Fri Mar 21, 2008 1:18pm GMT
By Matthias Blamont
CHERBOURG, France (Reuters) – French President Nicolas Sarkozy pledged on Friday to maintain a strong nuclear weapons program in order to defend his country against threats such as the possibility of a nuclear-armed Iran.
Speaking at the launch of France’s fourth nuclear-armed submarine, the “Terrible” (Fearsome), Sarkozy said his nation had to face new security threats, including Iran, and needed to be able to strike back forcefully if attacked.
“Everyone must be aware today that even far-flung powers’ nuclear missiles can reach Europe in less than half an hour,” Sarkozy said in a speech at the northern port of Cherbourg.
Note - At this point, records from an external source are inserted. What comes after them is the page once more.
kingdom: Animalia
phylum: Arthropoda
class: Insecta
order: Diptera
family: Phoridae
While only major powers had such means today, countries in Asia and the Middle East were conducting a “forced march” to acquire such ballistic missile capabilities, he added.
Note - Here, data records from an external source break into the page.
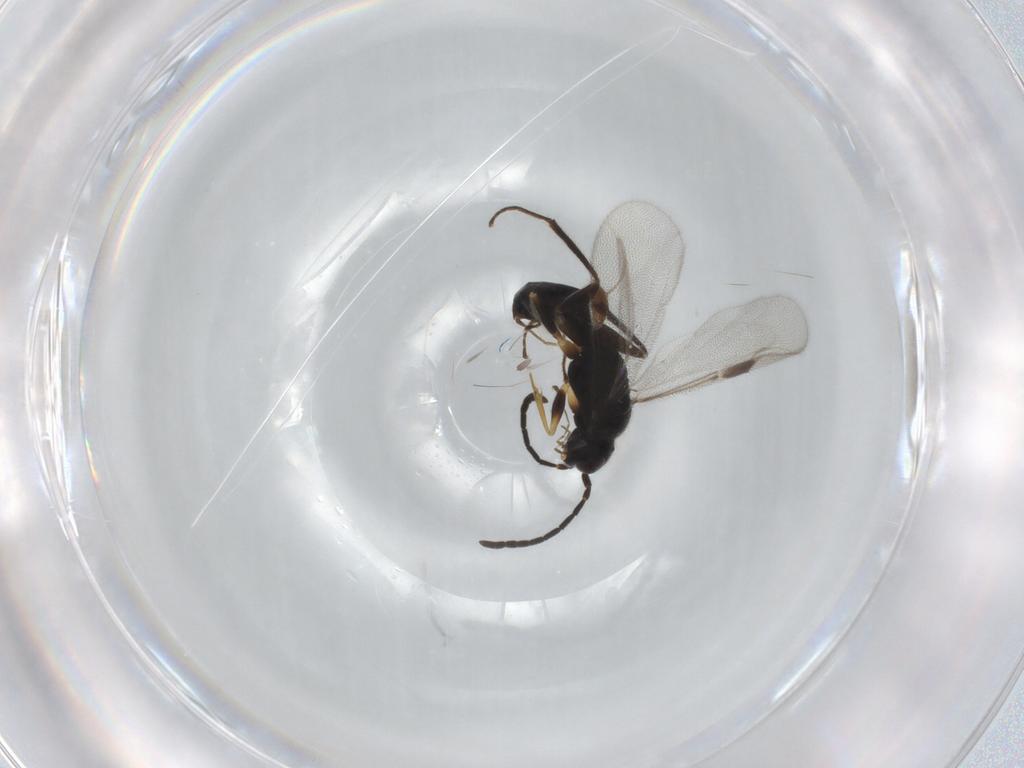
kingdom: Animalia
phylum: Arthropoda
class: Insecta
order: Hymenoptera
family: Dryinidae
“I am thinking in particular of Iran. Iran is increasing the range of its missiles while grave suspicions hang over its nuclear program. Europe’s security is at stake,” he said.
The U.N. Security Council has passed three rounds of sanctions against Iran for failing to allay fears that it is trying to develop nuclear weapons under the cover of a civilian power program.
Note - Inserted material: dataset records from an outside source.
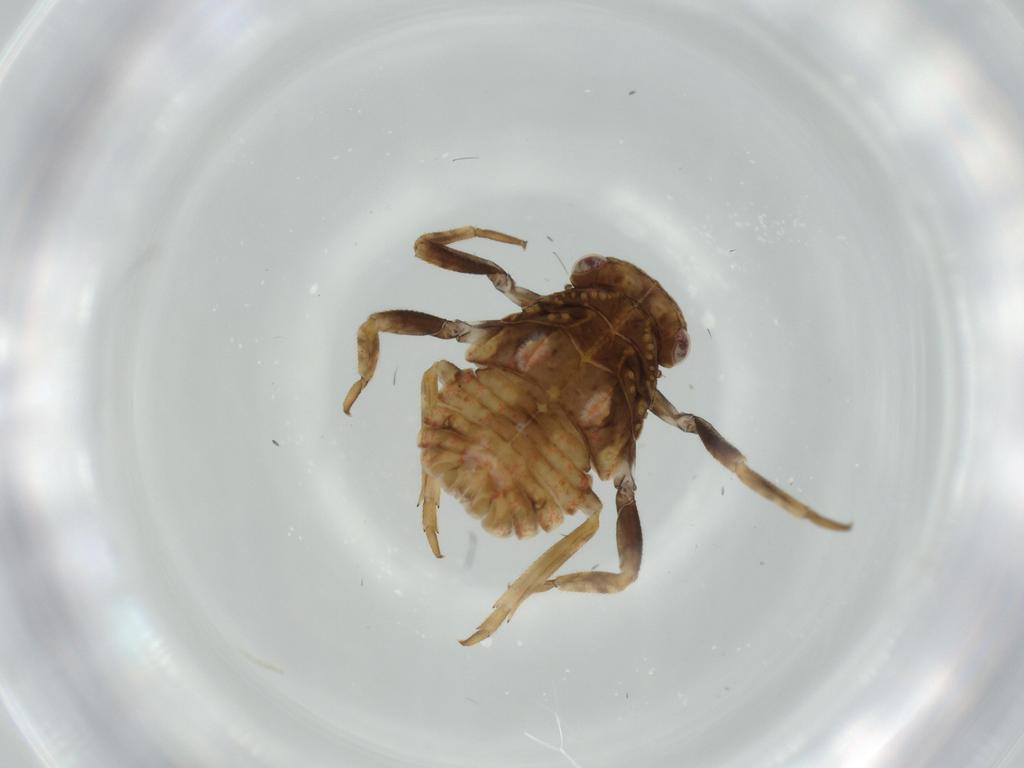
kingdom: Animalia
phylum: Arthropoda
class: Insecta
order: Hemiptera
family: Fulgoroidea_incertae_sedis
Iran denies the charges, saying it only wants to make electricity. It also continues to expand its long-range missile program, and says it can hit targets 2,000 km away, heightening concern in the West.
“In the face of proliferation, the international community must be united, the international community must be resolute. Because we want peace, we must be without weakness with those who violate international norms,” Sarkozy said in a thinly veiled reference to the Islamic republic.
“Maintaining the competences necessary to dissuasion at the highest level is a fundamental objective for our security,” he said, adding: “All those who threaten to attack our vital interests would expose themselves to a severe riposte by France.”
Sarkozy proposed measures to limit nuclear stockpiles and put an end to weapons testing after his predecessor Jacques Chirac sparked international outrage by testing arms in the south Pacific shortly after his 1995 election.
France has since signed and ratified the Comprehensive Nuclear Test Ban Treaty and he called on all other countries to do the same, including nuclear powers the United States and China.
“I propose to launch without delay negotiations for a treaty banning the production of fissile materials for nuclear weapons and to impose an immediate moratorium on the production of these materials,” Sarkozy said.
He also proposed immediate talks on a treaty banning short- and medium-range ground-to-ground missiles, a category which includes Scud-type missiles.